Enquanto isso, as redes fizeram o que sabem fazer: dividir torcida como se fosse paredão de reality jurídico. De um lado, fãs da advogada abraçaram a versão da irmã, subiram textão emocionado e trataram cada escorpião citado como se fosse prova de perseguição institucional. Do outro, uma turma mais cética viu inconsistência entre a fala de Daniele e a nota da Polícia Penal, levantando suspeita de que a narrativa dramática pode funcionar mais no tribunal da opinião pública do que no processo oficial. Páginas de fofoca surfaram no engajamento, repostando print, manchete de site e recorte de reportagem, e o nome de Deolane se manteve em alta como se ainda estivesse em reality show, só que agora com juiz de verdade na bancada.

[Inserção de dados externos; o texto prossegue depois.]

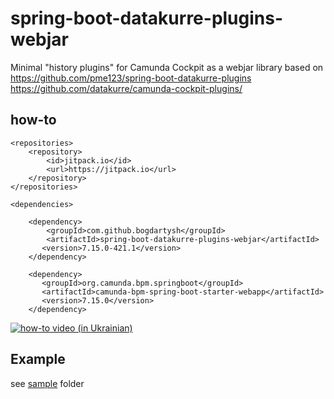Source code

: # spring-boot-datakurre-plugins-webjar
Minimal "history plugins" for Camunda Cockpit as a webjar library
based on https://github.com/pme123/spring-boot-datakurre-plugins https://github.com/datakurre/camunda-cockpit-plugins/
## how-to

    <repositories>
        <repository>
            <id>jitpack.io</id>
            <url>https://jitpack.io</url>
        </repository>
    </repositories>
    
    <dependencies>
    
        <dependency>
            <groupId>com.github.bogdartysh</groupId>
            <artifactId>spring-boot-datakurre-plugins-webjar</artifactId>
           <version>7.15.0-421.1</version>
        </dependency>
    
        <dependency>
           <groupId>org.camunda.bpm.springboot</groupId>
           <artifactId>camunda-bpm-spring-boot-starter-webapp</artifactId>
           <version>7.15.0</version>
        </dependency>
        
[![how-to video (in Ukrainian)](https://img.youtube.com/vi/iKASk6JJKIs/0.jpg)](https://www.youtube.com/watch?v=iKASk6JJKIs)
    
## Example

see [sample](https://github.com/bogdartysh/spring-boot-datakurre-plugins-webjar/tree/main/sample/camunda-euler) folder
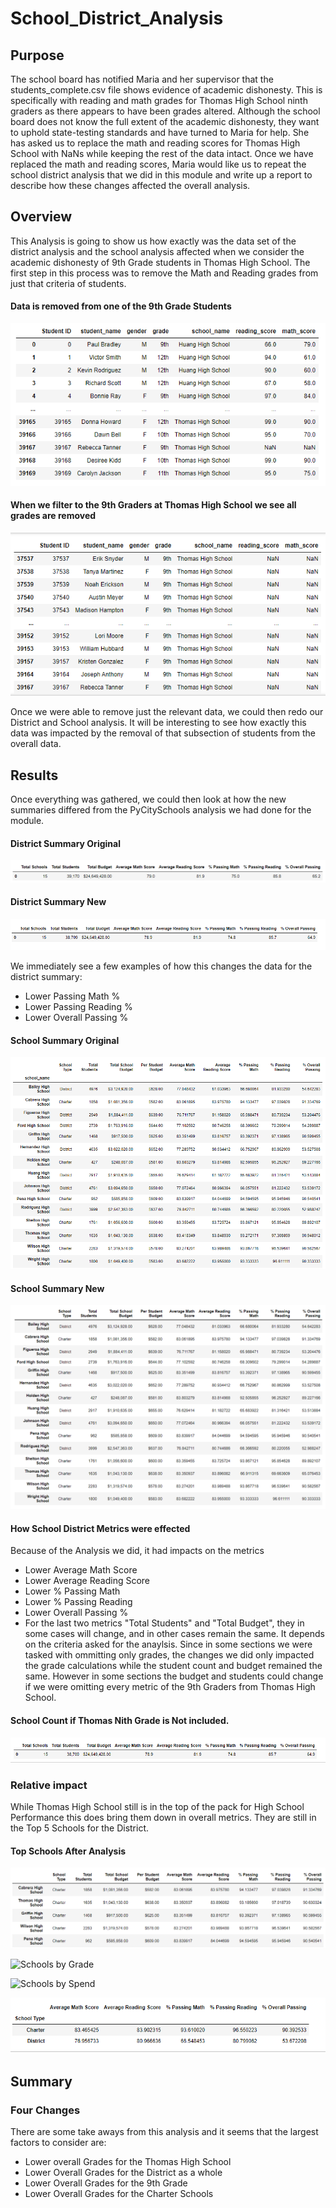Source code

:# School_District_Analysis
## Purpose
The school board has notified Maria and her supervisor that the students_complete.csv file shows evidence of academic dishonesty. This is specifically with reading and math grades for Thomas High School ninth graders as there appears to have been grades altered. Although the school board does not know the full extent of the academic dishonesty, they want to uphold state-testing standards and have turned to Maria for help. She has asked us to replace the math and reading scores for Thomas High School with NaNs while keeping the rest of the data intact. Once we have replaced the math and reading scores, Maria would like us to repeat the school district analysis that we did in this module and write up a report to describe how these changes affected the overall analysis.

## Overview

This Analysis is going to show us how exactly was the data set of the district analysis and the school analysis affected when we consider the academic dishonesty of 9th Grade students in Thomas High School. The first step in this process was to remove the Math and Reading grades from just that criteria of students. 
#### Data is removed from one of the 9th Grade Students

![NAN](https://github.com/Andrew-E-Walters/School_District_Analysis/blob/main/Resources/Photos/NaN_One_example.png)

#### When we filter to the 9th Graders at Thomas High School we see all grades are removed

![NAN](https://github.com/Andrew-E-Walters/School_District_Analysis/blob/main/Resources/Photos/NaN_Thomas.png)


Once we were able to remove just the relevant data, we could then redo our District and School analysis. It will be interesting to see how exactly this data was impacted by the removal of that subsection of students from the overall data. 

## Results

Once everything was gathered, we could then look at how the new summaries differed from the PyCitySchools analysis we had done for the module. 



#### District Summary Original 
![PY CITY SCHOOLS ORIGINAL](https://github.com/Andrew-E-Walters/School_District_Analysis/blob/main/Resources/Photos/PYCitySchoolsDist.png)

#### District Summary New
![SCHOOL SUMMARY AFTER REMOVAL](https://github.com/Andrew-E-Walters/School_District_Analysis/blob/main/Resources/Photos/DISTRICTwithNOninth.png)

We immediately see a few examples of how this changes the data for the district summary:
- Lower Passing Math %
- Lower Passing Reading %
- Lower Overall Passing %

####  School Summary Original
![PY CITY SCHOOLS ORIGINAL](https://github.com/Andrew-E-Walters/School_District_Analysis/blob/main/Resources/Photos/PycitySchoolSummary.png)

#### School Summary New 
![SCHOOL SUMMARY AFTER REMOVAL](https://github.com/Andrew-E-Walters/School_District_Analysis/blob/main/Resources/Photos/School_Summary_After.png)

#### How School District Metrics were effected
Because of the Analysis we did, it had impacts on the metrics
- Lower Average Math Score
- Lower Average Reading Score
- Lower % Passing Math 
- Lower % Passing Reading
- Lower Overall Passing %
- For the last two metrics "Total Students" and "Total Budget", they in some cases will change, and in other cases remain the same. It depends on the criteria asked for the anaylsis. Since in some sections we were tasked with ommitting only grades, the changes we did only impacted the grade calculations while the student count and budget remained the same. However in some sections the budget and students could change if we were omitting every metric of the 9th Graders from Thomas High School. 

#### School Count if Thomas Nith Grade is Not included.
![SCHOOL COUNT UPDATE](https://github.com/Andrew-E-Walters/School_District_Analysis/blob/main/Resources/Photos/If%20Using%20New%20School%20Count/District_Summary.png)



### Relative impact
While Thomas High School still is in the top of the pack for High School Performance this does bring them down in overall metrics. They are still in the Top 5 Schools for the District. 

#### Top Schools After Analysis
![SCHOOL SUMMARY AFTER REMOVAL](https://github.com/Andrew-E-Walters/School_District_Analysis/blob/main/Resources/Photos/TopSchoolsAfterAnalysis.png)


![Schools by Grade]()

![Schools by Spend]()

![Schools by Type](https://github.com/Andrew-E-Walters/School_District_Analysis/blob/main/Resources/Photos/Charter_updated.png)


## Summary 
### Four Changes 
There are some take aways from this analysis and it seems that the largest factors to consider are:
- Lower overall Grades for the Thomas High School 
- Lower Overall Grades for the District as a whole
- Lower Overall Grades for the 9th Grade
- Lower Overall Grades for the Charter Schools 

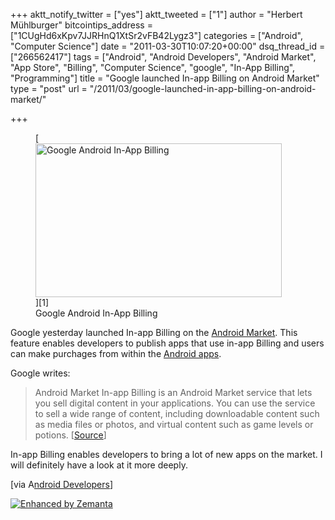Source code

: +++
aktt_notify_twitter = ["yes"]
aktt_tweeted = ["1"]
author = "Herbert Mühlburger"
bitcointips_address = ["1CUgHd6xKpv7JJRHnQ1XtSr2vFB42Lygz3"]
categories = ["Android", "Computer Science"]
date = "2011-03-30T10:07:20+00:00"
dsq_thread_id = ["266562417"]
tags = ["Android", "Android Developers", "Android Market", "App Store", "Billing", "Computer Science", "google", "In-App Billing", "Programming"]
title = "Google launched In-app Billing on Android Market"
type = "post"
url = "/2011/03/google-launched-in-app-billing-on-android-market/"

+++
<figure id="attachment_1280" style="width: 394px" class="wp-caption aligncenter">[<img class="size-full wp-image-1280" title="Google Android In-App Billing" src="http://178.79.139.40/wp-content/uploads/2011/03/google-android-in-app-billing.png" alt="Google Android In-App Billing" width="394" height="246" />][1]<figcaption class="wp-caption-text">Google Android In-App Billing</figcaption></figure> 

Google yesterday launched In-app Billing on the <a class="zem_slink" title="Android Market" rel="homepage" href="http://www.android.com/market/">Android Market</a>. This feature enables developers to publish apps that use in-app Billing and users can make purchages from within the <a class="zem_slink" title="Android" rel="homepage" href="http://code.google.com/android/">Android apps</a>.

Google writes:

> Android Market In-app Billing is an Android Market service that lets you sell digital content in your applications. You can use the service to sell a wide range of content, including downloadable content such as media files or photos, and virtual content such as game levels or potions. [<a title="In-app Billing" href="http://developer.android.com/guide/market/billing/index.html" target="_blank">Source</a>]

In-app Billing enables developers to bring a lot of new apps on the market. I will definitely have a look at it more deeply.

[via A<a title="android-developers" href="http://android-developers.blogspot.com" target="_blank">ndroid Developers</a>]

<div class="zemanta-pixie">
  <a class="zemanta-pixie-a" title="Enhanced by Zemanta" href="http://www.zemanta.com/"><img class="zemanta-pixie-img" src="http://img.zemanta.com/zemified_e.png?x-id=0f0ba0f3-b7fb-4158-b086-df68ea90dc2a" alt="Enhanced by Zemanta" /></a><span class="zem-script more-related pretty-attribution"></span>
</div>

 [1]: http://178.79.139.40/wp-content/uploads/2011/03/google-android-in-app-billing.png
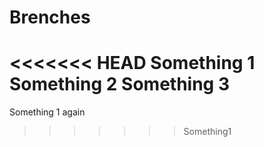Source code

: # Brenches
<<<<<<< HEAD
Something 1
Something 2
Something 3
=======
Something 1 again
>>>>>>> Something1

Da varanda aqui do Cosme Velho, a impressão da tia Kátia é que a família está tentando equilibrar duas novelas ao mesmo tempo, a jurídica e a emocional, e a irmã escolheu o roteiro da dor amplificada para ver se a plateia compra ingresso dobrado. Quando a polícia vem a público, rebate ponto a ponto e ainda deixa escapar risada, o drama de escorpião começa a cheirar mais a exagero estratégico do que a relato cru da realidade. E se tem uma coisa que juiz não costuma curtir é figurante fazendo teste para protagonista em cima do processo dos outros, então talvez fosse hora de trocar o texto da cena e deixar a dramaturgia só para a próxima temporada de reality, não para o presídio de Tupi Paulista.